Reporter: Avanty Nurdiana | Editor: Avanty Nurdiana
KONTAN.CO.ID - KUALA LUMPUR. Perdana Menteri Malaysia, Anwar Ibrahim, pada Senin (5/5) akan negosiasi penurunan tarif impor dengan Amerika Serikat. Namun, Anwar mengakui perang dagang global kemungkinan membuat pertumbuhan ekonomi Malaysia tahun ini akan bergerak di bawah target.
Malaysia saat ini menghadapi ancaman tarif sebesar 24% atas ekspor ke Amerika Serikat yang akan mulai berlaku pada Juli, kecuali jika kedua negara mencapai kesepakatan.
"Meski ini masih dalam tahap awal pembicaraan pemerintah Amerika Serikat telah setuju untuk melanjutkan negosiasi dengan Malaysia, dan ada kemungkinan pengurangan tarif timbal balik yang dikenakan," kata Anwar.
Baca Juga: Malaysia Berencan bangun Jalur Kereta Barang ke Bangkok Demi Tingkatkan Perdagangan
Anwar menambahkan, penangguhan sebagian besar tarif hingga bulan Juli membuat dampaknya masih dapat dikendalikan untuk saat ini. Namun, Anwar memperingatkan Malaysia kemungkinan besar tidak akan mencapai target pertumbuhan ekonomi tahun ini yang diperkirakan di kisaran 4,5% hingga 5,5%.
Malaysia telah menyatakan kesediaannya untuk bernegosiasi dengan Amerika Serikat terkait hambatan non-tarif, mengurangi surplus perdagangan bilateral, serta menjajaki perjanjian dagang bilateral.
Bulan lalu, Gubernur Bank Sentral Malaysia juga mengindikasikan proyeksi pertumbuhan tahun ini akan diturunkan akibat dampak dari perang dagang global.
Anwar juga menegaskan pemerintah akan secara agresif mencari peluang perdagangan baru dan memperkuat hubungan dengan mitra dagang yang sudah ada, termasuk China dan Uni Eropa.

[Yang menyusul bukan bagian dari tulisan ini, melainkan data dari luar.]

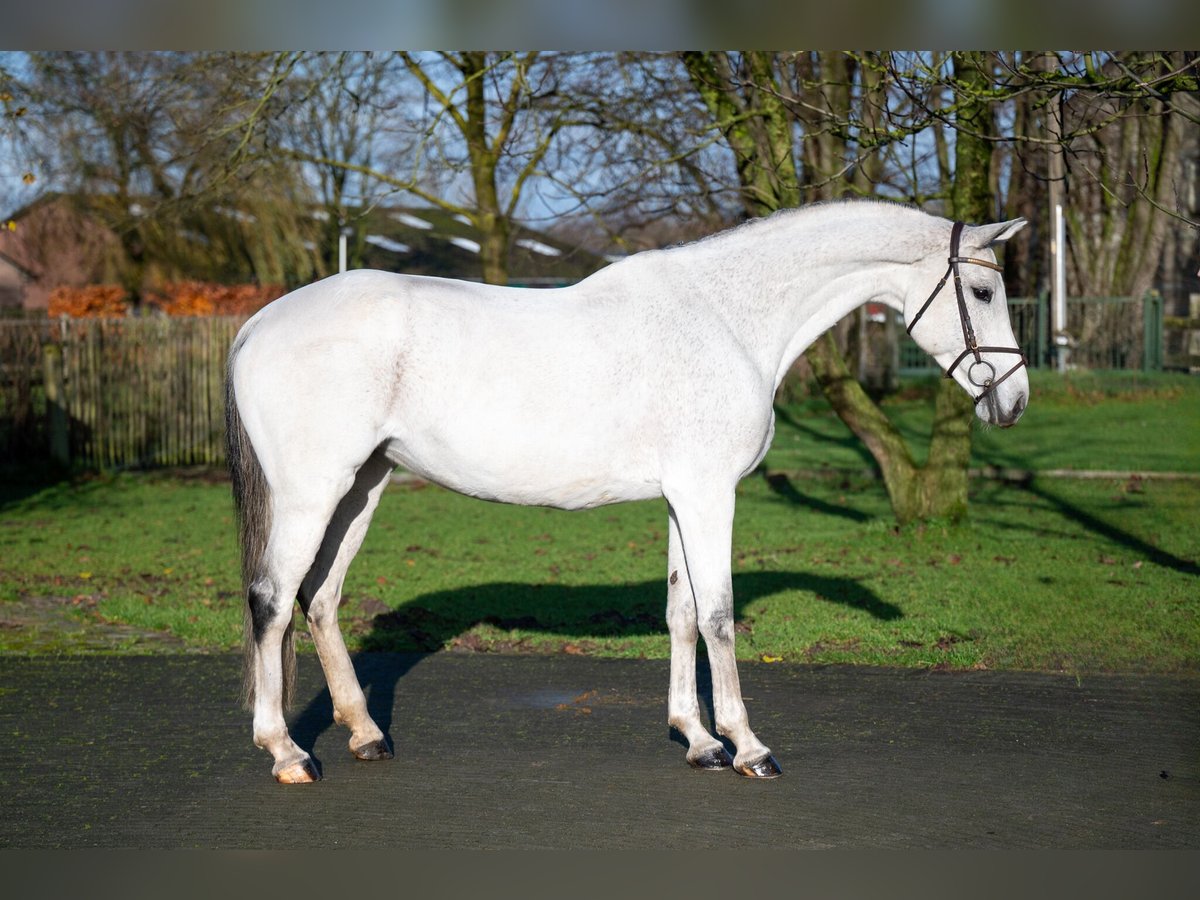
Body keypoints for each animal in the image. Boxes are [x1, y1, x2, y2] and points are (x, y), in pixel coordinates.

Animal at [226, 200, 1032, 787]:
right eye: (984, 290)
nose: (1015, 401)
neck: (727, 318)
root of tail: (259, 323)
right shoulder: (710, 493)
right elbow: (719, 616)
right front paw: (747, 747)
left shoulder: (683, 496)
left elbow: (681, 614)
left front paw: (697, 740)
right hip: (314, 490)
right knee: (272, 600)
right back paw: (286, 752)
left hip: (363, 486)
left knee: (321, 598)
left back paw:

Baca Juga: Malaysia Rancang Jalur Kereta Kargo Langsung ke Bangkok, Dorong Perdagangan Regional
Anwar menyebutkan, negosiasi untuk meningkatkan perjanjian perdagangan bebas antara blok regional ASEAN dan China akan segera diselesaikan, dengan para menteri perdagangan dari negara-negara terkait dijadwalkan bertemu pada 19 Mei.
Tahun ini, Malaysia menjabat sebagai ketua Perhimpunan Bangsa-Bangsa Asia Tenggara (ASEAN) yang beranggotakan 10 negara.
Negara-negara di kawasan Asia Tenggara yang berorientasi ekspor kini tengah menghadapi gelombang tarif tinggi dari Amerika Serikat, dengan enam dari sepuluh negara di kawasan tersebut dikenakan bea masuk antara 32% hingga 49%.